Your objective: The copy you give must match the listing below exactly and contain no pictures.
· · · · · · ·
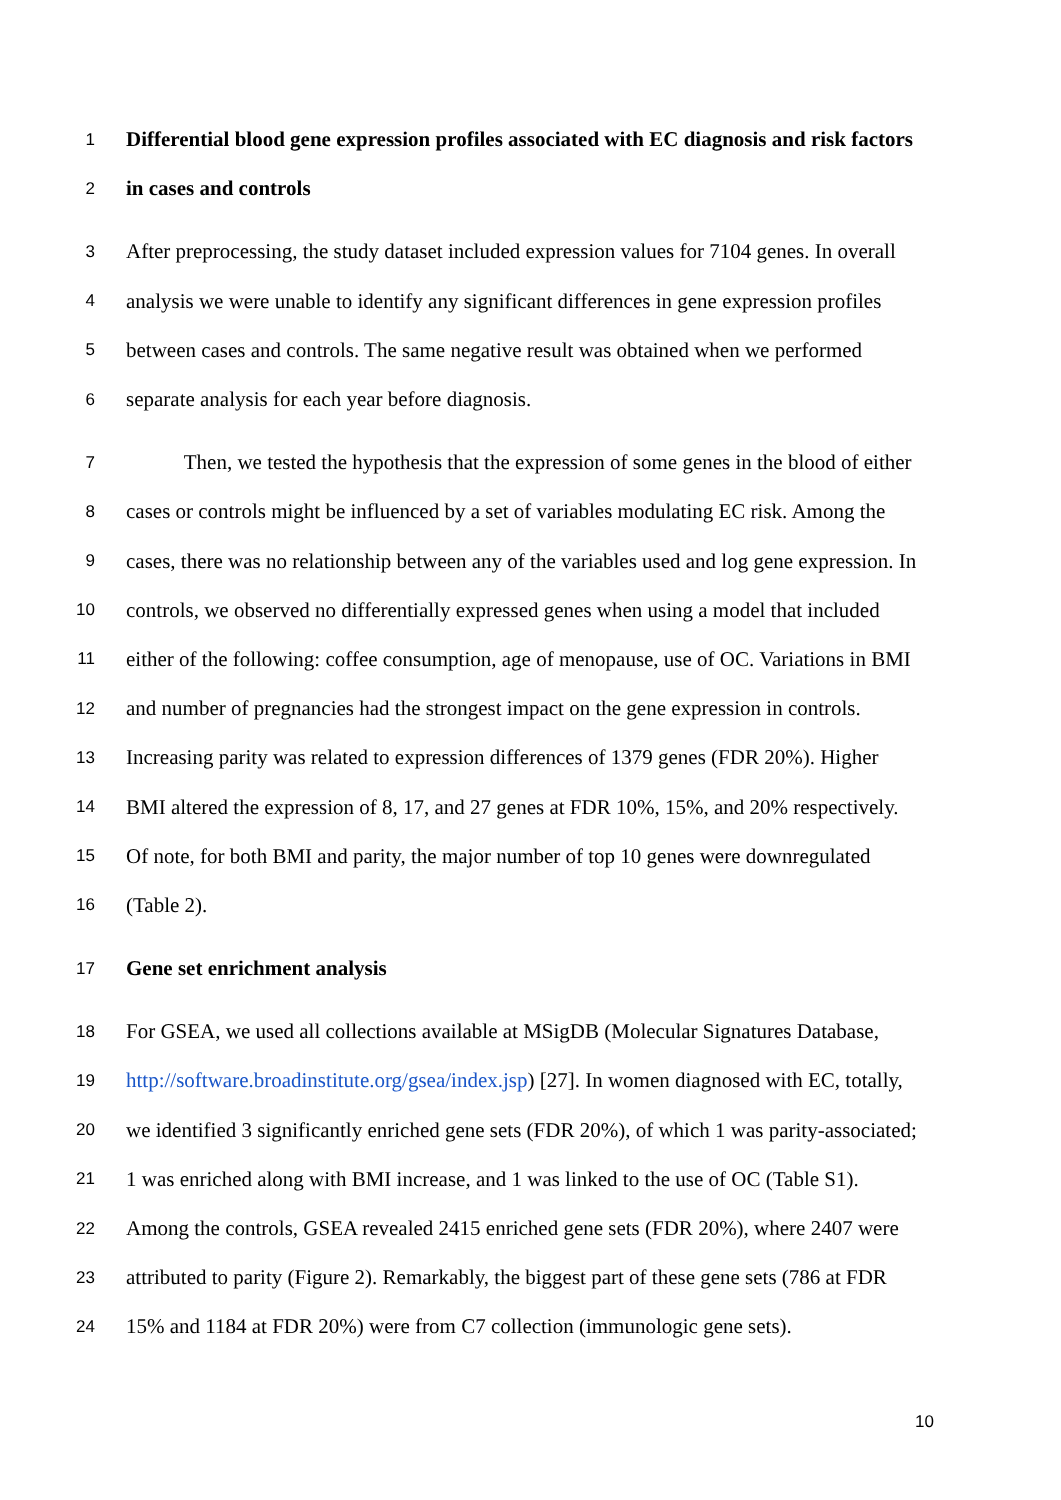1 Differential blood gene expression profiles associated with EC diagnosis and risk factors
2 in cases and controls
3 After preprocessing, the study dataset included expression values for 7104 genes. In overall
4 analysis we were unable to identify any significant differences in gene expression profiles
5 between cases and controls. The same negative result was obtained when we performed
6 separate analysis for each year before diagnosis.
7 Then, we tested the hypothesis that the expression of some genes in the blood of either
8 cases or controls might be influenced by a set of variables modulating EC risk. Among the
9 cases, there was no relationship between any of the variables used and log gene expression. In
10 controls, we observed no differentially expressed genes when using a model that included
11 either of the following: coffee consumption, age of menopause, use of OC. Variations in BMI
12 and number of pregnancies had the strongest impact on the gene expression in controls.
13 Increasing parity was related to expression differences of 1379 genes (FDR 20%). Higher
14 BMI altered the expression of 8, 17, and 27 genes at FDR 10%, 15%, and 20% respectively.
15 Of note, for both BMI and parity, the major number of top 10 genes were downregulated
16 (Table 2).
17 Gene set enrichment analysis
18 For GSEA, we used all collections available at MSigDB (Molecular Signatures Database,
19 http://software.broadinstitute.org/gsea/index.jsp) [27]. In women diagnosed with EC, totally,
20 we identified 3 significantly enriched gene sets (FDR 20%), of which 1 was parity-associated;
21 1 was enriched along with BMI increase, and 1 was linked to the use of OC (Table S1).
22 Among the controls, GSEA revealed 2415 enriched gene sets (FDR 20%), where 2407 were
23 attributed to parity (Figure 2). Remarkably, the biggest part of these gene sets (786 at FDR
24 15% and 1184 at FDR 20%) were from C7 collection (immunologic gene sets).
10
· · · · · · ·
Reply to the task:
1 Differential blood gene expression profiles associated with EC diagnosis and risk factors
2 in cases and controls
3 After preprocessing, the study dataset included expression values for 7104 genes. In overall
4 analysis we were unable to identify any significant differences in gene expression profiles
5 between cases and controls. The same negative result was obtained when we performed
6 separate analysis for each year before diagnosis.
7 Then, we tested the hypothesis that the expression of some genes in the blood of either
8 cases or controls might be influenced by a set of variables modulating EC risk. Among the
9 cases, there was no relationship between any of the variables used and log gene expression. In
10 controls, we observed no differentially expressed genes when using a model that included
11 either of the following: coffee consumption, age of menopause, use of OC. Variations in BMI
12 and number of pregnancies had the strongest impact on the gene expression in controls.
13 Increasing parity was related to expression differences of 1379 genes (FDR 20%). Higher
14 BMI altered the expression of 8, 17, and 27 genes at FDR 10%, 15%, and 20% respectively.
15 Of note, for both BMI and parity, the major number of top 10 genes were downregulated
16 (Table 2).
17 Gene set enrichment analysis
18 For GSEA, we used all collections available at MSigDB (Molecular Signatures Database,
19 http://software.broadinstitute.org/gsea/index.jsp) [27]. In women diagnosed with EC, totally,
20 we identified 3 significantly enriched gene sets (FDR 20%), of which 1 was parity-associated;
21 1 was enriched along with BMI increase, and 1 was linked to the use of OC (Table S1).
22 Among the controls, GSEA revealed 2415 enriched gene sets (FDR 20%), where 2407 were
23 attributed to parity (Figure 2). Remarkably, the biggest part of these gene sets (786 at FDR
24 15% and 1184 at FDR 20%) were from C7 collection (immunologic gene sets).
10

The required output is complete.